El 24 de febrero la sala de Amnistía e Indulto de la Jurisdicción Especial para la Paz JEP hizo pública la amnistía que concedió doce días antes a Marilú Ramírez Baquero, integrante de las Farc, y responsable, junto con otros, del carro bomba que se usó contra la Escuela Superior de Guerra y la Universidad Militar Nueva Granada. La resolución fue apelada por la Procuraduría y por los abogados de las víctimas. No tengo duda de que la resolución es contraria a derecho y que la apelación debe ser concedida.
Según esta sala de la JEP, el ataque terrorista fue un acto lícito a la luz del derecho internacional humanitario DIH y, por tanto, era posible amnistiar a Ramírez. Veamos algunas de razones que demuestran que lo afirmado por la JEP no es cierto.
Uno, el objetivo del ataque no era lícito. Es verdad que la Escuela Superior de Guerra (Esdegue) forma militares, pero, uno, el mero hecho de que en ella estudien militares no la hace un blanco legítimo; dos, la Esdegue es una institución universitaria y en ella estudian también policías y otros civiles en distintos cursos. Hay militares que estudian en otras universidades y esas universidades tampoco son blancos legítimos por el hecho de que en ellas estudien uniformados: tres, los estudiantes militares van a la Esdegue desarmados; por ningún lado se ve la ventaja militar concreta del carro bomba. La especulación que hace la JEP para justificarlo, que el carro bomba minaría la moral de combate de las FFMM, es solo eso, una especulación, por demás contra evidente con el resultado, y en todo caso no una ventaja militar concreta.
Dos, el ataque no se hizo contra un objetivo militar.
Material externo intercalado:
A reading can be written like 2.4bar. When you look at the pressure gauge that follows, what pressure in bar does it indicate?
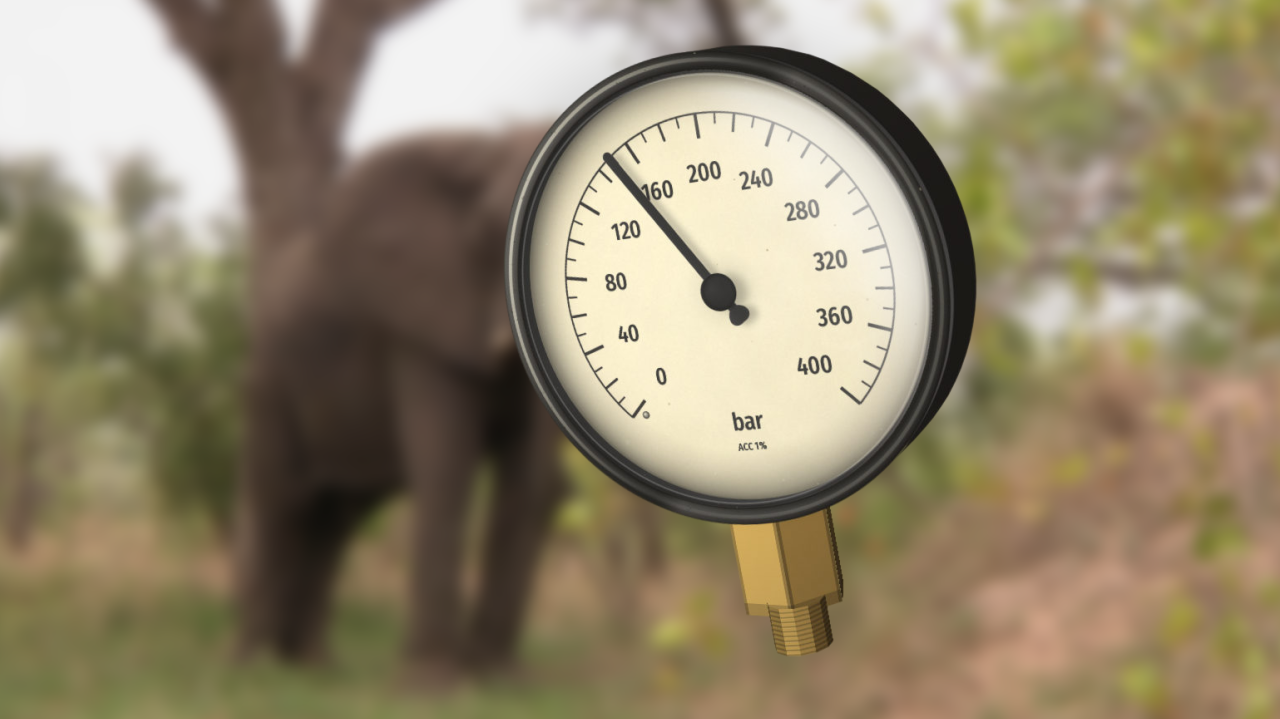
150bar
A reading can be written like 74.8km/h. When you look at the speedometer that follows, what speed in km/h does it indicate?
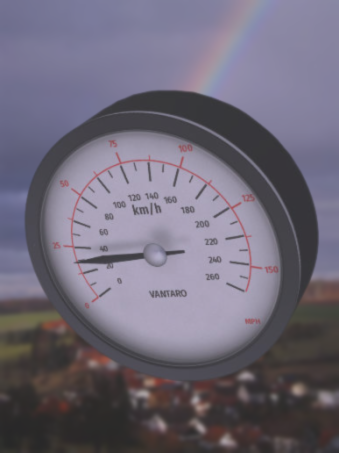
30km/h
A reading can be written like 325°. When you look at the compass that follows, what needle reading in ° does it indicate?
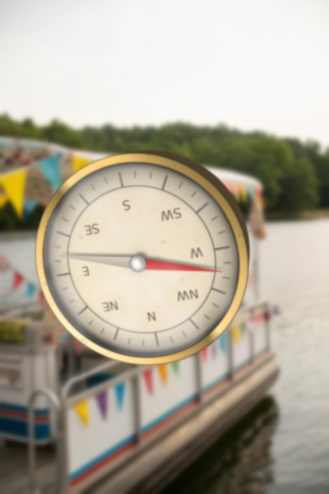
285°
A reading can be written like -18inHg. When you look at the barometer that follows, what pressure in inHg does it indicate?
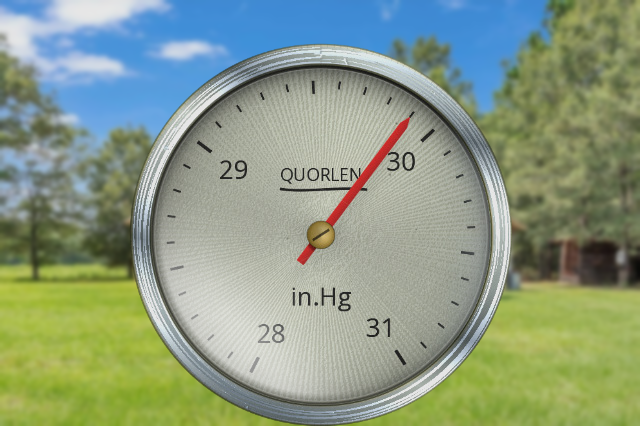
29.9inHg
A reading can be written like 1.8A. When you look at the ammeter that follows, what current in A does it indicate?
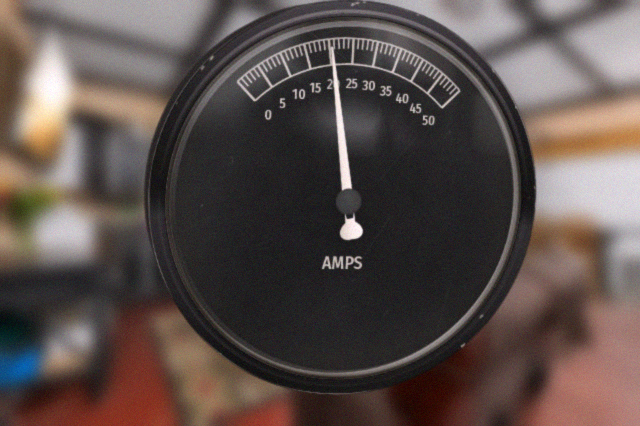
20A
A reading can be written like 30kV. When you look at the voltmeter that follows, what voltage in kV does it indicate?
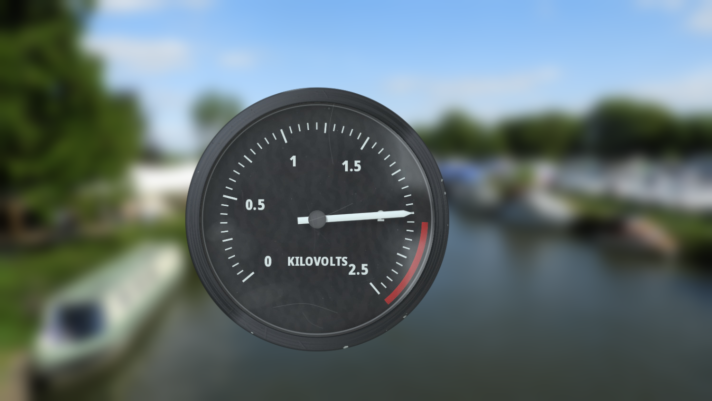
2kV
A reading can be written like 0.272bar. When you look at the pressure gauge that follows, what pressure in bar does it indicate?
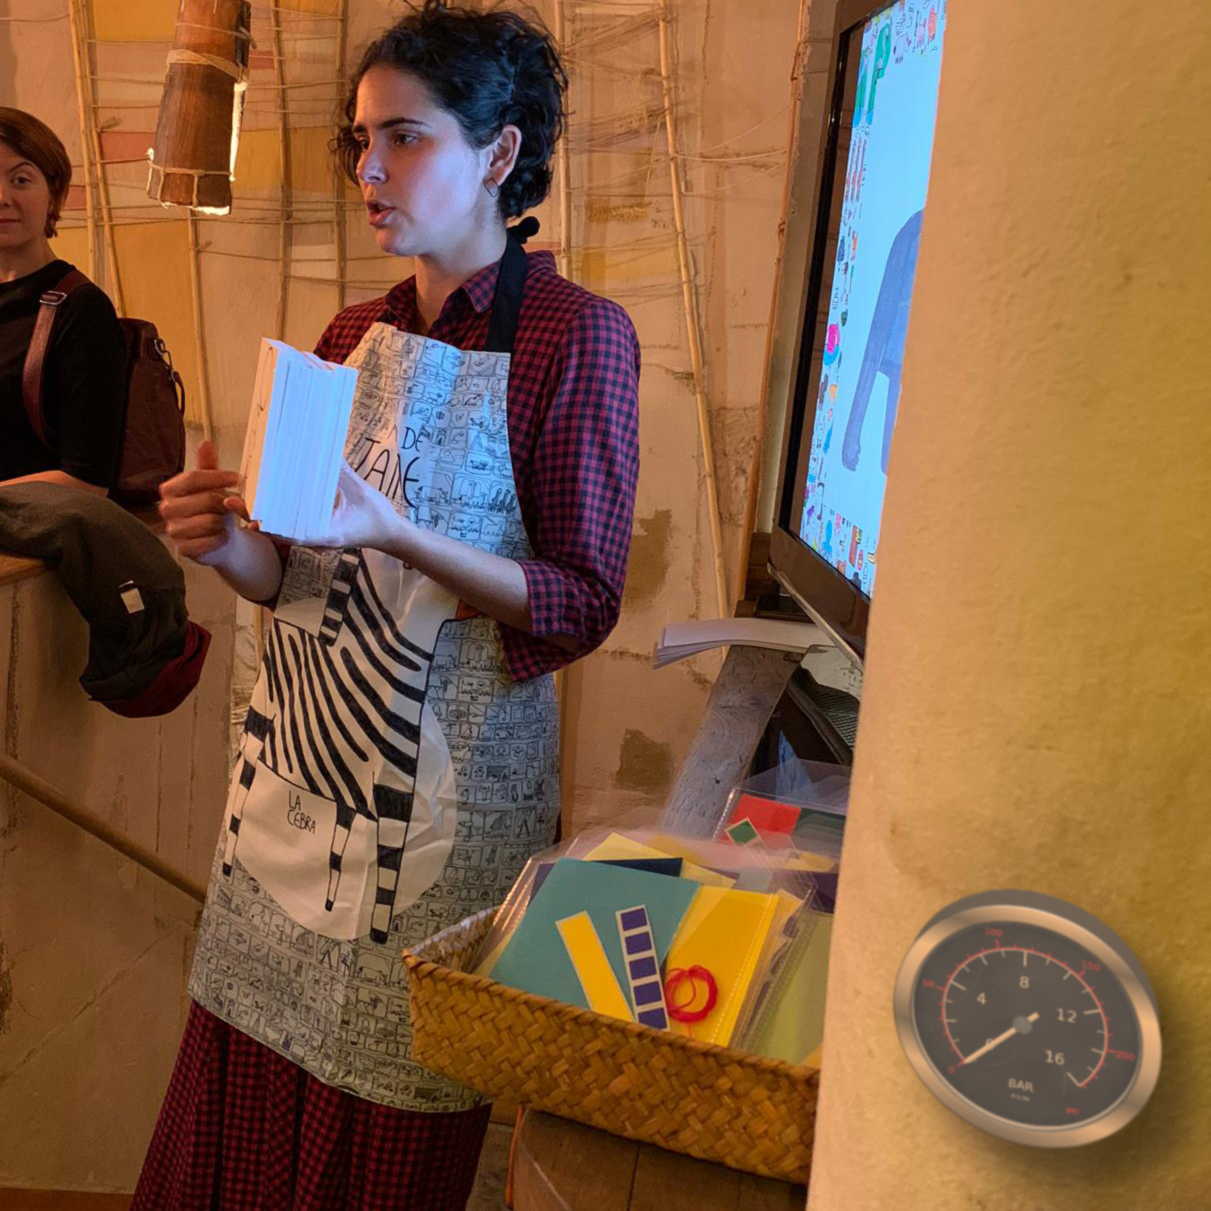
0bar
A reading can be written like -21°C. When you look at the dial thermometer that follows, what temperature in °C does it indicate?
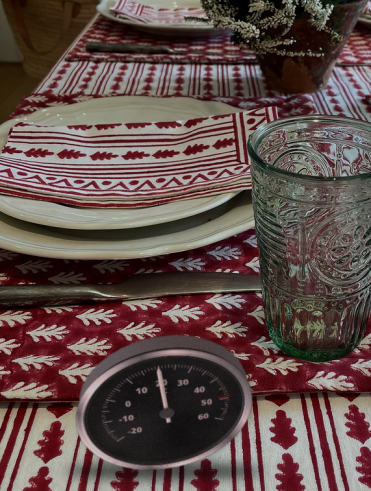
20°C
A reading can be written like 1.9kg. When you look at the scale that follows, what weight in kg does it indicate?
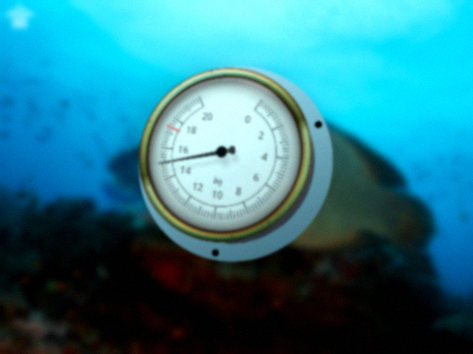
15kg
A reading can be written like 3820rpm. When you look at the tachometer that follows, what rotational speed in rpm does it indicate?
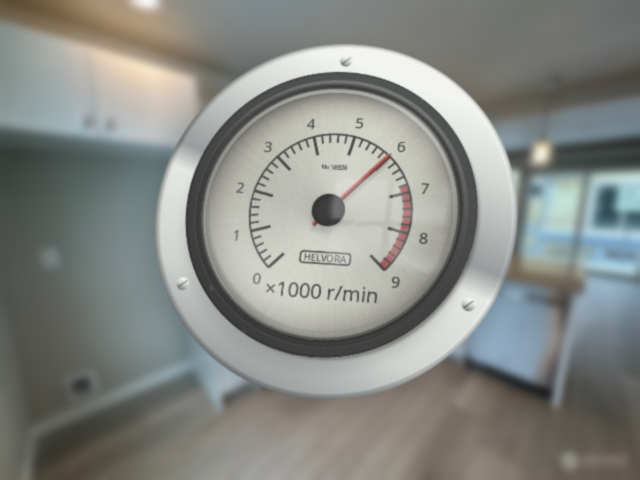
6000rpm
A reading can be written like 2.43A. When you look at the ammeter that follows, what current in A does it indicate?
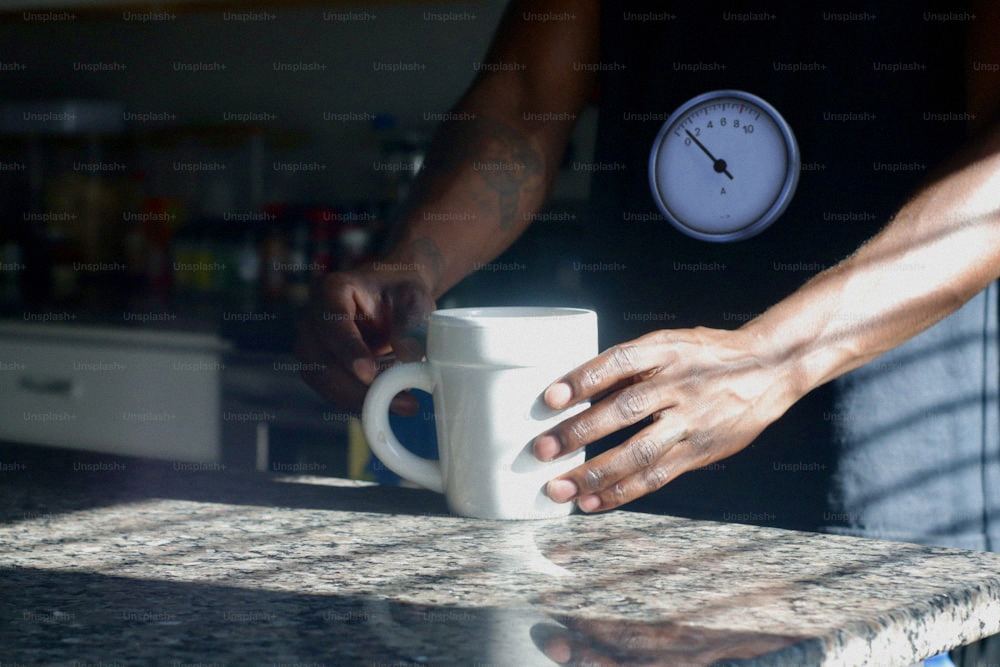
1A
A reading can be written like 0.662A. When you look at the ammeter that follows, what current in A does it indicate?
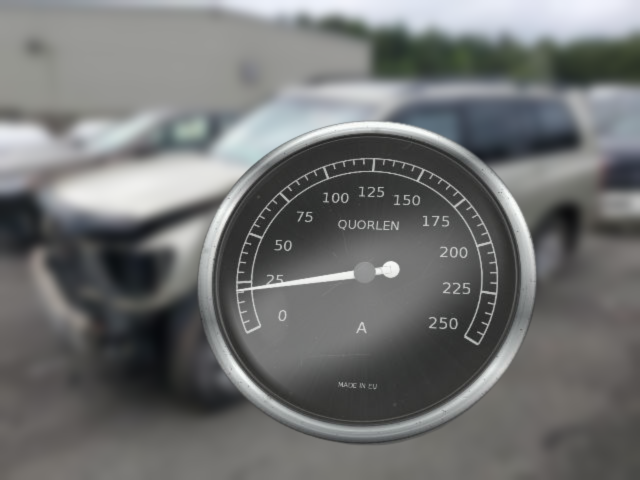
20A
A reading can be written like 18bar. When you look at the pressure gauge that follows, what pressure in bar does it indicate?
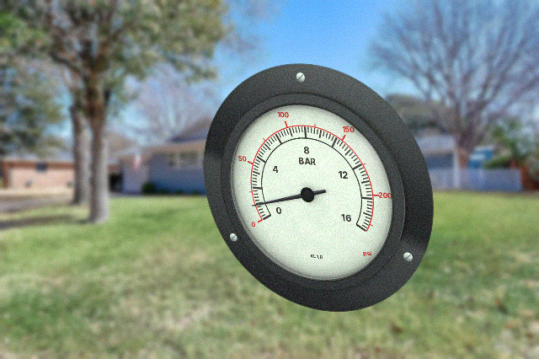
1bar
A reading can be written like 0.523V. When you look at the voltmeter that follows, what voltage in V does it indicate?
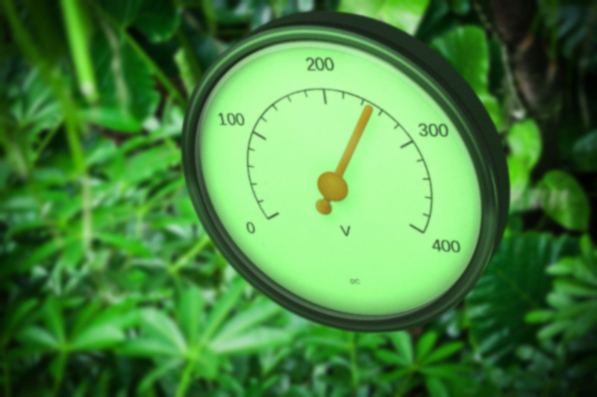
250V
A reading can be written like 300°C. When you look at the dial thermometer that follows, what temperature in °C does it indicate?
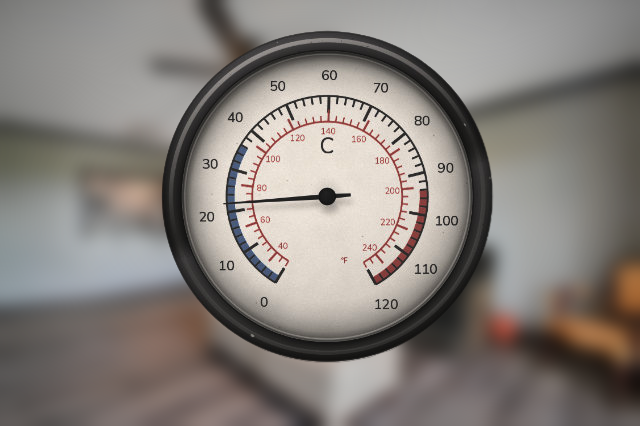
22°C
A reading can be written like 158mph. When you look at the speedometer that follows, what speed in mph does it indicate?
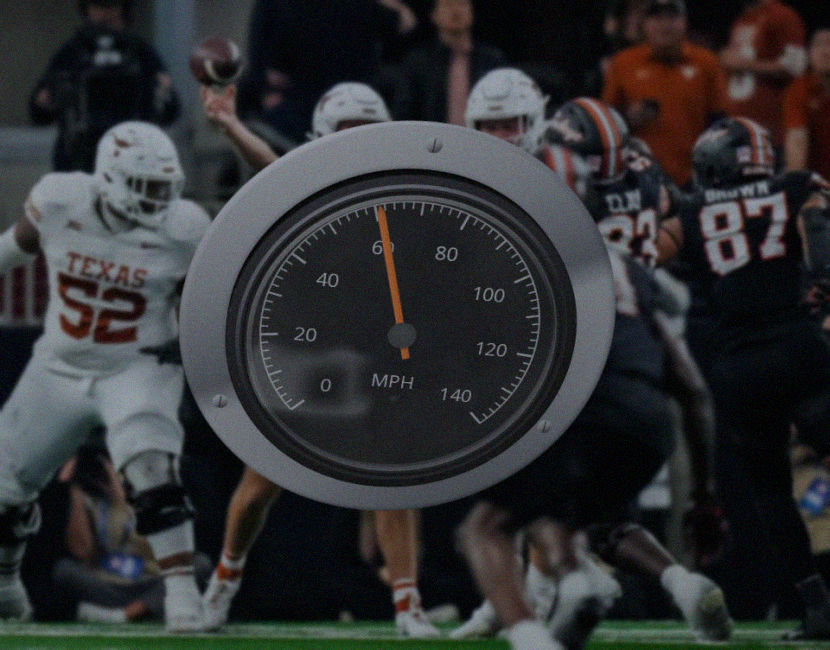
61mph
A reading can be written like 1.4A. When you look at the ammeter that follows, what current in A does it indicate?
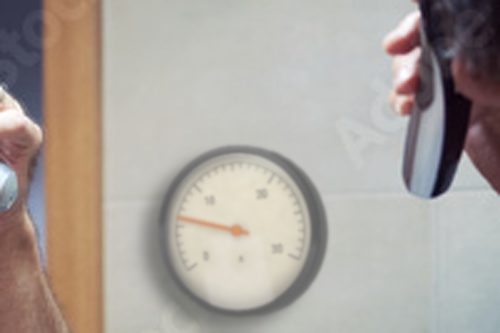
6A
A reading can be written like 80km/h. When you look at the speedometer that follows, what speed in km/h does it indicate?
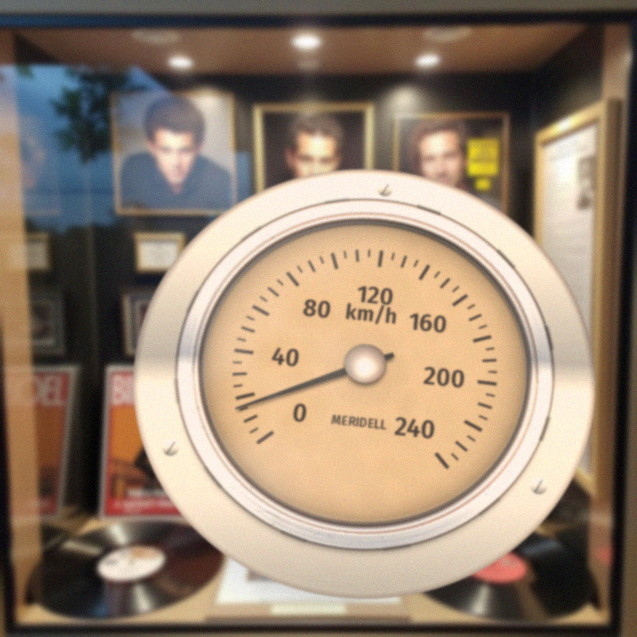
15km/h
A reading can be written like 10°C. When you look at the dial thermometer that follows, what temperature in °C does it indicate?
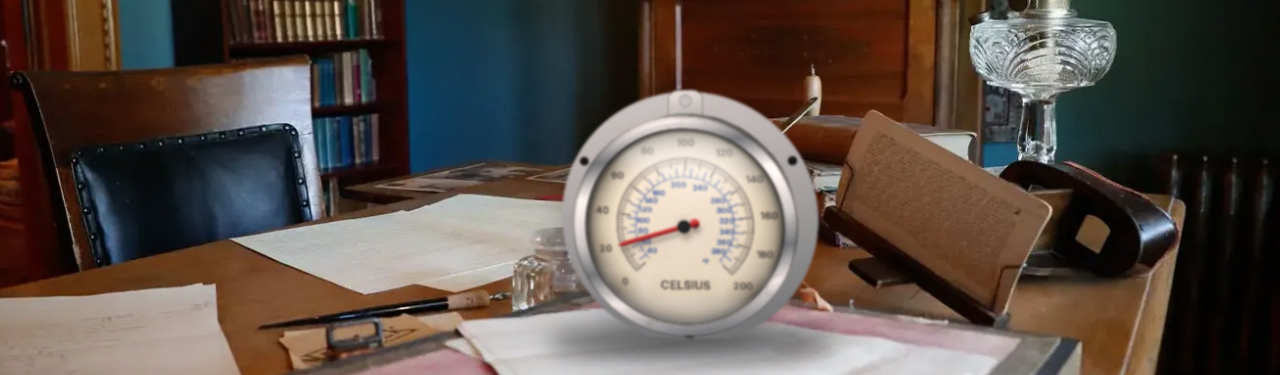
20°C
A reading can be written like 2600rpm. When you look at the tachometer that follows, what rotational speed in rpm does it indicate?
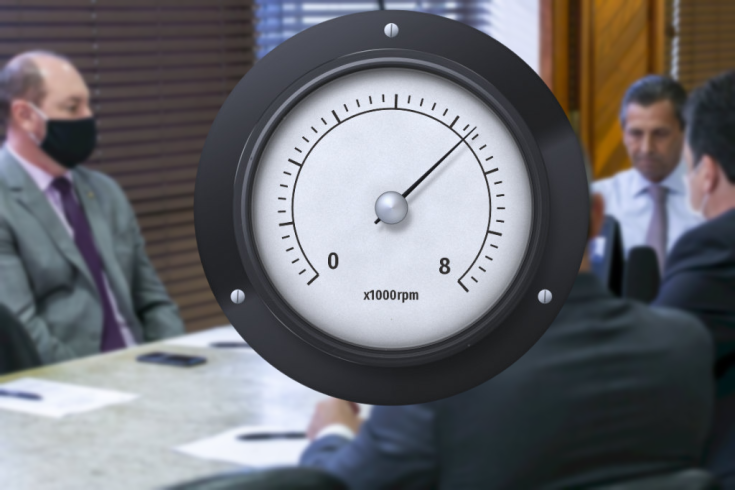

En efecto, la Esdegue no es un cuartel o una instalación con usos militares, es, como se dijo, una institución universitaria. Además, en realidad el carro bomba se puso en el parqueadero de la Universidad Militar Nueva Granada, universidad que, más allá de su nombre, es inequívocamente un bien civil, colindante con el edificio viejo de la Esdegue. Apuesto que los “magistrados” de la JEP nunca fueron a verificar donde se puso el carro bomba.
Tres, los carros bomba son medios prohibidos a la luz del DIH. Los que participan en un conflicto no pueden usar cualquier medio y método de combate, los hay prohibidos. Los medios son armas y sistemas de armas. Un carro bomba no es una arma permitida porque, como los cilindros de gas, hiere de forma indiscriminada a militares y civiles y no puede dirigirse con certeza a un objetivo militar. Por cierto, la argumentación de la JEP de que un automóvil no es un elemento portátil es de risa. Los automóviles son, por definición, móviles y fáciles de transportar.
Cuatro, para rematar el ataque fue indiscriminado y no se tomaron las medidas de precaución que son siempre indispensables, en particular en casos como este, donde era previsible que hubiese civiles y que pudiesen ser víctimas. La JEP argumenta que el ataque no era indiscriminado porque iba dirigido a los 214 oficiales que cursaban el Curso de Estado Mayor, es decir mayores que ascienden a tenientes coroneles. Pues bien, entre los heridos del carro bomba no hay ni uno de ellos. La JEP hubiera podido verificarlo, pero se le cae el “argumento”. En cambio, el carro bomba hirió 9 civiles, 7 de ellos alumnos de la Universidad.
En fin, la lectura de la resolución de la JEP deja la clara impresión de que hubiera podido ser escrita por los abogados defensores de la terrorista de las Farc. Ocurre lo mismo cuando en la JEP habla de “retención” y no de secuestro o toma de rehenes. Es la perversión del lenguaje de la que advierte Karl Krauss, al que se despoja de su sentido para beneficiar política o ideológicamente, para falsear la verdad, para mentir frente a hechos comprobados. Ahora, además, ha hecho la tarea para justificar hacia adelante el uso de carros bombas por los grupos armados ilegales. Ya tienen respaldo “jurisprudencial”.
La JEP, de nuevo, ratifica la impresión de muchos: es un tribunal sesgado, no imparcial, que busca favorecer a las Farc, apretar a los militares y demoler su moral, desprestigiar al Estado y dar la impresión de una igualdad ética entre la conducta de los criminales y la de quienes defendían a los ciudadanos, la Constitución y el estado de derecho.